Transcribe all of the data exactly. Omit the pictures.

Data excerpts
Content starts
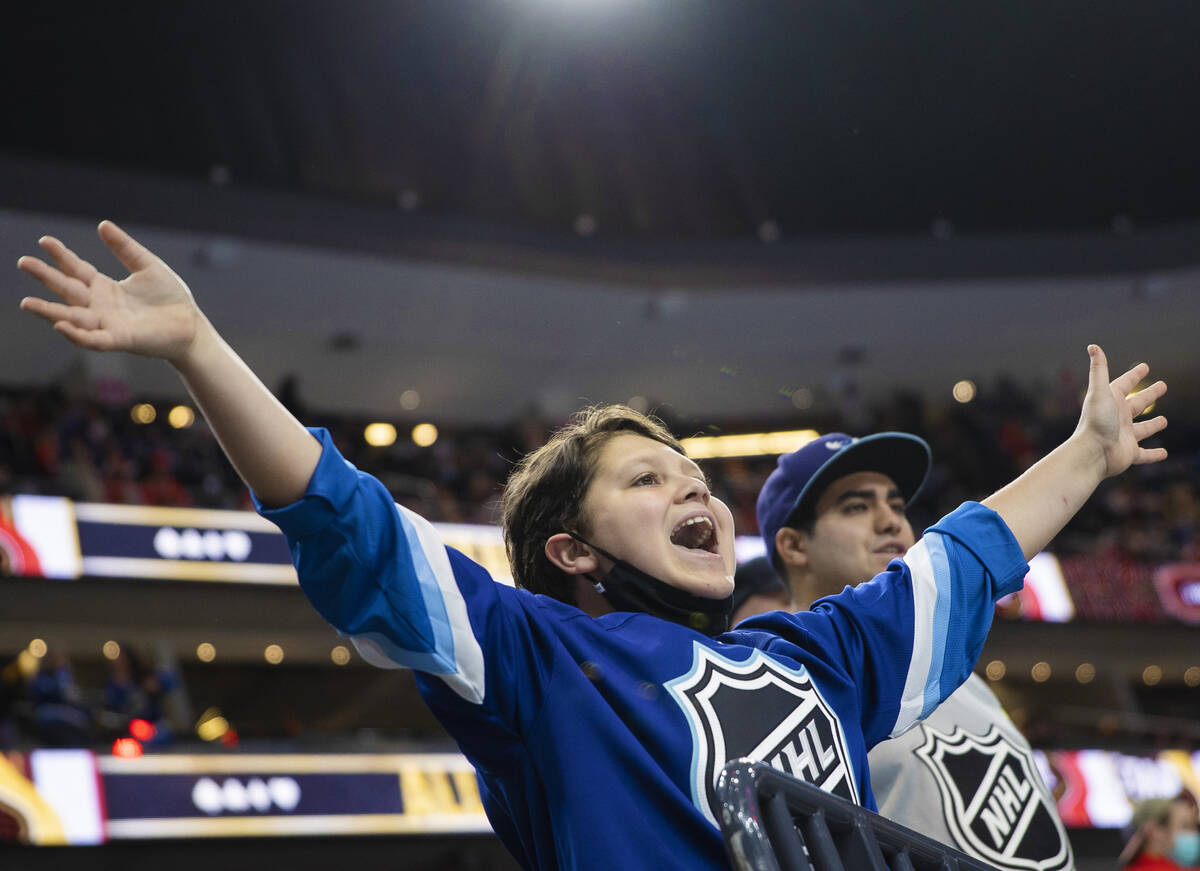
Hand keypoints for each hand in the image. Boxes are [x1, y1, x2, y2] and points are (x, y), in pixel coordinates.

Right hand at [17, 221, 202, 364]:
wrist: (191, 324)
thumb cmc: (170, 297)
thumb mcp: (147, 266)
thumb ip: (125, 248)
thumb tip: (103, 224)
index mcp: (105, 288)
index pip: (76, 270)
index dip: (61, 256)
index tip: (44, 240)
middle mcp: (100, 306)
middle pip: (67, 290)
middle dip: (45, 277)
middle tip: (24, 262)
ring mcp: (108, 324)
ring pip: (72, 318)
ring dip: (49, 312)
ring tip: (27, 303)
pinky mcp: (120, 339)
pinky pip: (93, 339)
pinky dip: (77, 334)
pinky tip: (61, 325)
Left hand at [1073, 344, 1167, 478]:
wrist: (1091, 454)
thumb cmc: (1096, 422)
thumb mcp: (1099, 392)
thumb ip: (1099, 370)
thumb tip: (1093, 346)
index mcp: (1111, 402)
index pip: (1124, 384)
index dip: (1134, 375)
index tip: (1145, 366)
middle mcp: (1117, 418)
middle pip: (1137, 404)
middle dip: (1148, 395)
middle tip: (1162, 386)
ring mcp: (1124, 436)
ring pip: (1142, 429)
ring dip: (1152, 425)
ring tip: (1163, 420)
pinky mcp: (1129, 454)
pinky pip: (1144, 454)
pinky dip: (1154, 455)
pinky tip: (1164, 454)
Content ends
*Response for this exercise:*
Hand keypoints for each hand in the image. Boxes are [x1, y1, x2, y2] and points are (x, y), in pixel coordinates.

Right hand at [17, 221, 202, 364]:
wrist: (191, 324)
thumb cmc: (170, 297)
thumb mcp: (147, 266)
thumb ip: (125, 248)
thumb tip: (103, 224)
index mcp: (105, 288)
index pip: (76, 270)
index dip: (61, 256)
index tip: (44, 240)
middle mcp: (100, 306)
middle pip: (67, 290)
middle dip: (45, 277)
middle tip: (24, 262)
ring mcp: (108, 324)
ring pip: (72, 318)
ring dip: (49, 312)
ring tip: (27, 303)
pinky mcp: (120, 339)
pinky pip: (93, 339)
pinky dip: (77, 334)
pinky tip: (61, 325)
Left hand at [1073, 344, 1167, 478]:
wrist: (1091, 454)
thumb cmc: (1096, 422)
thumb mcp: (1099, 392)
thumb ip: (1099, 370)
thumb tip: (1093, 346)
index mcp: (1111, 402)
index pip: (1124, 384)
index dip: (1134, 375)
index tip: (1145, 366)
middle mcp: (1117, 418)
middle pip: (1137, 404)
middle dip: (1148, 395)
middle tip: (1162, 386)
ring mcp: (1124, 436)
ring pip: (1142, 429)
ring dip: (1152, 425)
ring tip: (1163, 420)
pinky mcp: (1129, 454)
pinky pip: (1144, 454)
pinky dip: (1154, 455)
pinky tip: (1164, 454)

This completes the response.